My arrogance about Unicode and character encodings
Yesterday I described how I could get away with ignoring encoding issues and thus how forced Unicode was and is irritating. However there is a gotcha in my approach, one that hides behind a bit of arrogance. Let me repeat the core bit of how my programs typically work:
What they process is a mixture of ASCII (for keywords, directives, and so on, all of the things the program had to interpret) and uninterpreted bytestrings, which are simply regurgitated to the user as-is in appropriate situations.

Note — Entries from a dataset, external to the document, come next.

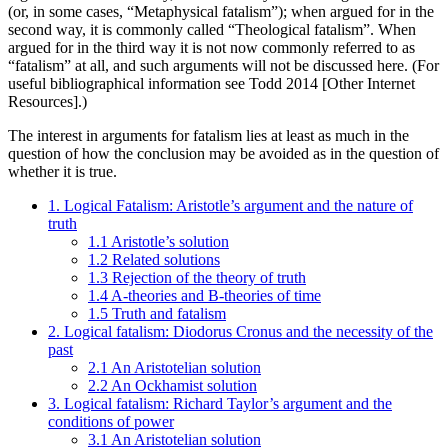
(or, in some cases, “Metaphysical fatalism”); when argued for in the
second way, it is commonly called “Theological fatalism”. When
argued for in the third way it is not now commonly referred to as
“fatalism” at all, and such arguments will not be discussed here. (For
useful bibliographical information see Todd 2014 [Other Internet
Resources].)
The interest in arguments for fatalism lies at least as much in the
question of how the conclusion may be avoided as in the question of
whether it is true.
1. Logical Fatalism: Aristotle’s argument and the nature of
truth
1.1 Aristotle’s solution
1.2 Related solutions
1.3 Rejection of the theory of truth
1.4 A-theories and B-theories of time
1.5 Truth and fatalism
2. Logical fatalism: Diodorus Cronus and the necessity of the
past
2.1 An Aristotelian solution
2.2 An Ockhamist solution
3. Logical fatalism: Richard Taylor’s argument and the
conditions of power
3.1 An Aristotelian solution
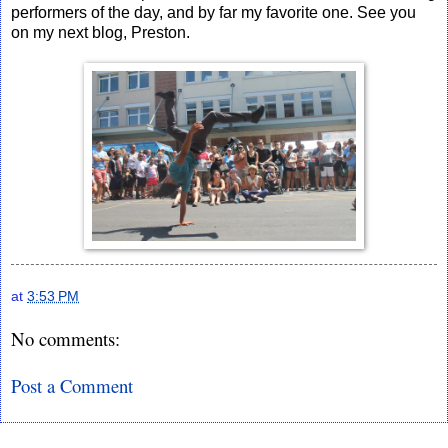
performers of the day, and by far my favorite one. See you
on my next blog, Preston.
at
3:53 PM
No comments:
Post a Comment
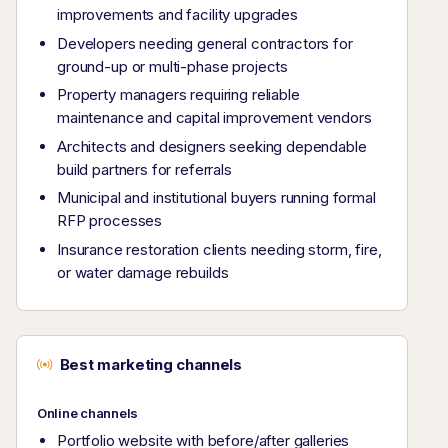
improvements and facility upgrades
Developers needing general contractors for
ground-up or multi-phase projects
Property managers requiring reliable
maintenance and capital improvement vendors
Architects and designers seeking dependable
build partners for referrals
Municipal and institutional buyers running formal
RFP processes
Insurance restoration clients needing storm, fire,
or water damage rebuilds
Best marketing channels
Online channels
Portfolio website with before/after galleries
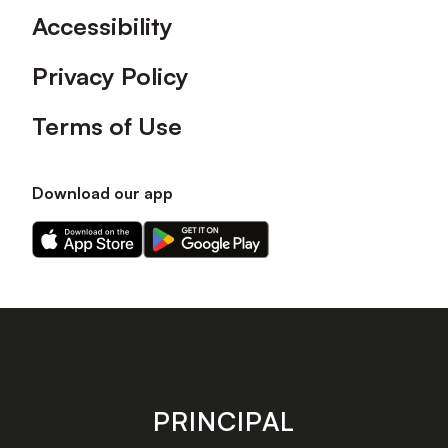
Accessibility
Privacy Policy
Terms of Use
Download our app
Download
Download
our
our
app
app
on
on
the
the
Apple
Android
app
app
store
store
PRINCIPAL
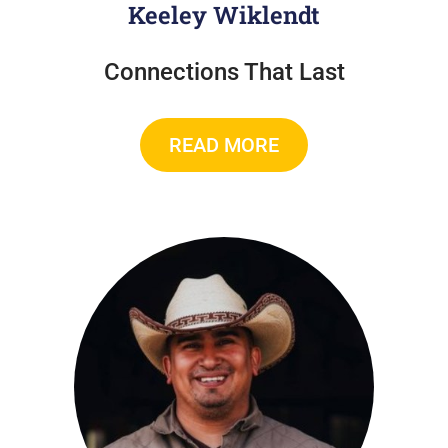
Keeley Wiklendt
Connections That Last
READ MORE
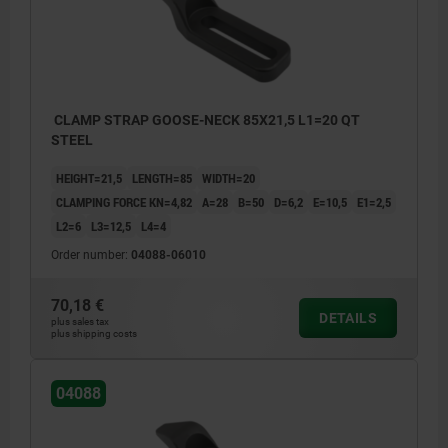
CLAMP STRAP GOOSE-NECK 85X21,5 L1=20 QT
STEEL
HEIGHT=21,5
LENGTH=85
WIDTH=20
CLAMPING FORCE KN=4,82
A=28
B=50
D=6,2
E=10,5
E1=2,5
L2=6
L3=12,5
L4=4
Order number:
04088-06010
70,18 €
DETAILS
plus sales tax
plus shipping costs
04088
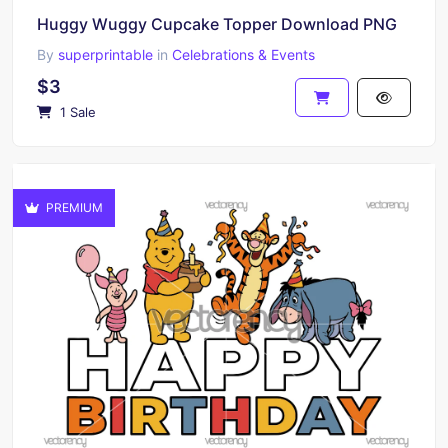
Huggy Wuggy Cupcake Topper Download PNG
By
superprintable
in
Celebrations & Events
$3
1 Sale
PREMIUM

This simple, reasonable description contains an assumption: this approach assumes that any encoding will be a superset of ASCII, because it assumes that code can extract plain text ASCII from a file without knowing the file's encoding. This works if and only if the file's actual encoding is implemented as ASCII plus other stuff hiding around the edges, which is true for many encodings including UTF-8 but not for all of them.

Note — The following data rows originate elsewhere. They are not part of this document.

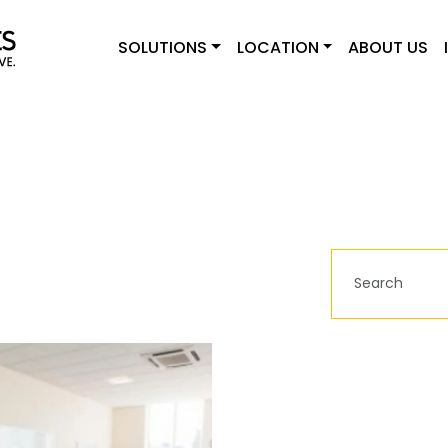
SOLUTIONS
LOCATION
ABOUT US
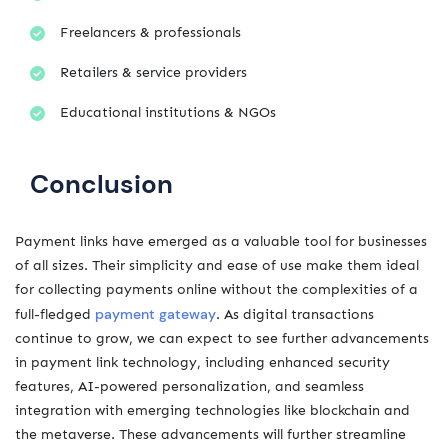
Freelancers & professionals
Retailers & service providers
Educational institutions & NGOs
Conclusion
Payment links have emerged as a valuable tool for businesses
of all sizes. Their simplicity and ease of use make them ideal
for collecting payments online without the complexities of a
payment gateway
full-fledged
. As digital transactions
continue to grow, we can expect to see further advancements
in payment link technology, including enhanced security
features, AI-powered personalization, and seamless
integration with emerging technologies like blockchain and
the metaverse. These advancements will further streamline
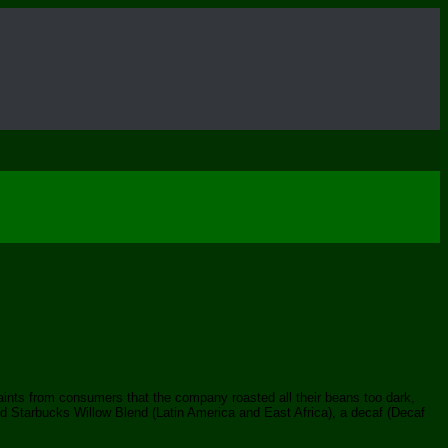
aints from consumers that the company roasted all their beans too dark,
d Starbucks Willow Blend (Latin America and East Africa), a decaf (Decaf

This is the arrogance of my blithe approach to ignoring character encoding issues. It assumes either that all character sets are a superset of ASCII or that any exceptions are sufficiently uncommon that I don't have to care about them. Of course, by assuming that my programs will never be used by people with such character sets I've insured that they never will be.

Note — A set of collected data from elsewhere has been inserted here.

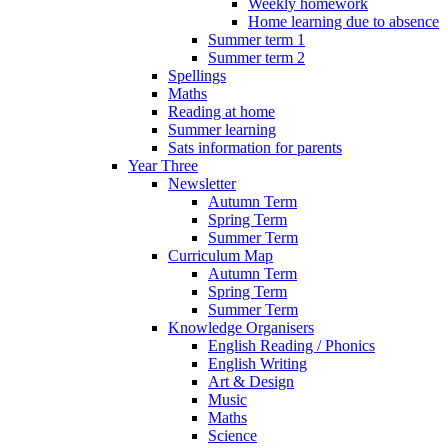
Weekly homework
Home learning due to absence
Summer term 1
Summer term 2
Spellings
Maths
Reading at home
Summer learning
Sats information for parents
Year Three
Newsletter
Autumn Term
Spring Term
Summer Term
Curriculum Map
Autumn Term
Spring Term
Summer Term
Knowledge Organisers
English Reading / Phonics
English Writing
Art & Design
Music
Maths
Science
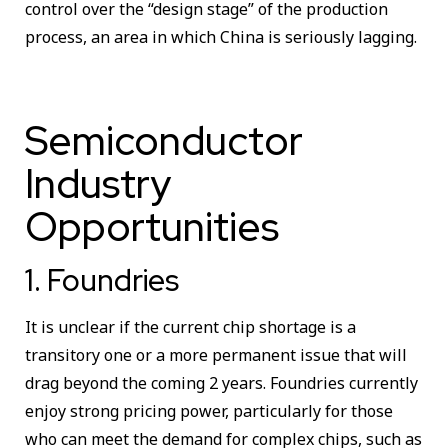
control over the “design stage” of the production
process, an area in which China is seriously lagging.
Semiconductor
Industry
Opportunities
1. Foundries
It is unclear if the current chip shortage is a
transitory one or a more permanent issue that will
drag beyond the coming 2 years. Foundries currently
enjoy strong pricing power, particularly for those
who can meet the demand for complex chips, such as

The conclusion that I draw from this is I can't ignore character encoding unless I'm willing to be somewhat arrogant. The pain of dealing with decoding and encoding issues is simply the price of not being arrogant.
(On the other hand it's still very tempting to be arrogant this way, for reasons that boil down to 'I can get away with it because the environments where it matters are probably quite rare, and it's much easier'.)